Promising technology advances

Researchers conducting quantitative proteomics in the study of precision medicine are now benefiting from important advances in technology that are fueling new discoveries that hold potential for millions of patients around the world.

Orbitrap analyzer-based mass spectrometers, for example, not only enable a more accurate FDR estimation, but also higher confidence in protein and peptide identification and more accurate and precise quantification than other approaches through higher resolving power and better mass accuracy. In fact, some MS instruments can achieve up to 480,000 resolution at m/z 200 with < 3 ppm RMS mass accuracy.

There are a broad range of pre-built and optimized method templates for diverse applications and workflows available as well. Examples include a Tandem Mass Tag (TMT) workflow that can multiplex up to 18 single cells in one proteomics analysis, boosting throughput dramatically and post-translational modification profiling such as phosphoproteomics with a high throughput of 60 SPD which can reveal new insights into the mechanism of drug resistance.
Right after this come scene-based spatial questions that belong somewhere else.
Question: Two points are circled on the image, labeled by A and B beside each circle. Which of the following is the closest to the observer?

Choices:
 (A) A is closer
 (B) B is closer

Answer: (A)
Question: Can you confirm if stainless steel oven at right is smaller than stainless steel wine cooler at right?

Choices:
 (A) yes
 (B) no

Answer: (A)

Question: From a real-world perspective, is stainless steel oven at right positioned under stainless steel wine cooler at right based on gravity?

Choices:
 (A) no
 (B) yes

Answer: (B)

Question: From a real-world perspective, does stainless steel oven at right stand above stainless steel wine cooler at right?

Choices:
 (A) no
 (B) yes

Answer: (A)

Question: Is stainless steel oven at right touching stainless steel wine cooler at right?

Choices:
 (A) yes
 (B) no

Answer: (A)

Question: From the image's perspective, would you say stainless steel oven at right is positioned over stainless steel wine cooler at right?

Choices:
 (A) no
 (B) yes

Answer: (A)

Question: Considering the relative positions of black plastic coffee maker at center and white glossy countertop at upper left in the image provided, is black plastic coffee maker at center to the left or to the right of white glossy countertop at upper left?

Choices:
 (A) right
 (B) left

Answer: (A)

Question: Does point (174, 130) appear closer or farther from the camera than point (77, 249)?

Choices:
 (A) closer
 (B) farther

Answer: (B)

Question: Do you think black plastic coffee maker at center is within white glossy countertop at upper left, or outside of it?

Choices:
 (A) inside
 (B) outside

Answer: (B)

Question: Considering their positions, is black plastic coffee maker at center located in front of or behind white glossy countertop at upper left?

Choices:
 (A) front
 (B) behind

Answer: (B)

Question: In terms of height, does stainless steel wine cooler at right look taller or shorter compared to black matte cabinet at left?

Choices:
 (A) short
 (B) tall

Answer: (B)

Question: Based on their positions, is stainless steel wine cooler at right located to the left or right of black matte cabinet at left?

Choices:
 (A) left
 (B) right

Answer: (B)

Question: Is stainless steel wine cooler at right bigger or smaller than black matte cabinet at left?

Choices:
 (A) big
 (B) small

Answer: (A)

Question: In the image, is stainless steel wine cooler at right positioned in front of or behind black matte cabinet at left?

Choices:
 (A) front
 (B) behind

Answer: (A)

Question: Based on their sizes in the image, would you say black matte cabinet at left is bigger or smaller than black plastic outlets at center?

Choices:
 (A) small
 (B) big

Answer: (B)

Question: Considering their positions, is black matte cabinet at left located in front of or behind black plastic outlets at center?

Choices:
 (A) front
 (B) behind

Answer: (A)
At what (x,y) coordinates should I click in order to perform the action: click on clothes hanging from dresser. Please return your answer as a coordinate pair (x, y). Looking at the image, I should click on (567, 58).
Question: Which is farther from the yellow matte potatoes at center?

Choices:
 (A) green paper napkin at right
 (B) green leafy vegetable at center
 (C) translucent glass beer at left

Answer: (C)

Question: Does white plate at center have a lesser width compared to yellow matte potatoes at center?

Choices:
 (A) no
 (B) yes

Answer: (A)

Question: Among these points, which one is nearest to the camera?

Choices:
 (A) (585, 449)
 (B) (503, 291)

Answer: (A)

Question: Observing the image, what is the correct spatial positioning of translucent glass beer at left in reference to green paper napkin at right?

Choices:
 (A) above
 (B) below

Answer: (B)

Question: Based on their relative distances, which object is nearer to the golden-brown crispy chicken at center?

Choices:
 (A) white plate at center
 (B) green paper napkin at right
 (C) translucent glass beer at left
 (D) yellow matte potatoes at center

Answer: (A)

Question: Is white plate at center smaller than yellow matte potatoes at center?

As a result of the growing number of technological advancements and accelerated workflows in proteomics, it is now possible to expand the focus to encompass new territories. Single-cell proteomics is now a viable field of study due to dramatic improvements in the sensitivity of MS workflows and enables direct insight into intercellular dynamics. This will result in a greater comprehension of cell signaling pathways and cellular heterogeneity, which is essential for the development of precision medicine. Moreover, MS-based single-cell proteomics has the potential to transform disease diagnosis and treatment by enabling the identification of disease-specific protein biomarkers at the single-cell level.


In just a short time, technological advances will generate a complete digital fingerprint of patient samples, which will be able to link phenotype, diagnosis, treatment and outcome at the molecular level. In addition, innovations in data processing and software will enable medical professionals to administer the appropriate treatment to the appropriate individual at the appropriate time – the ultimate goal of precision medicine.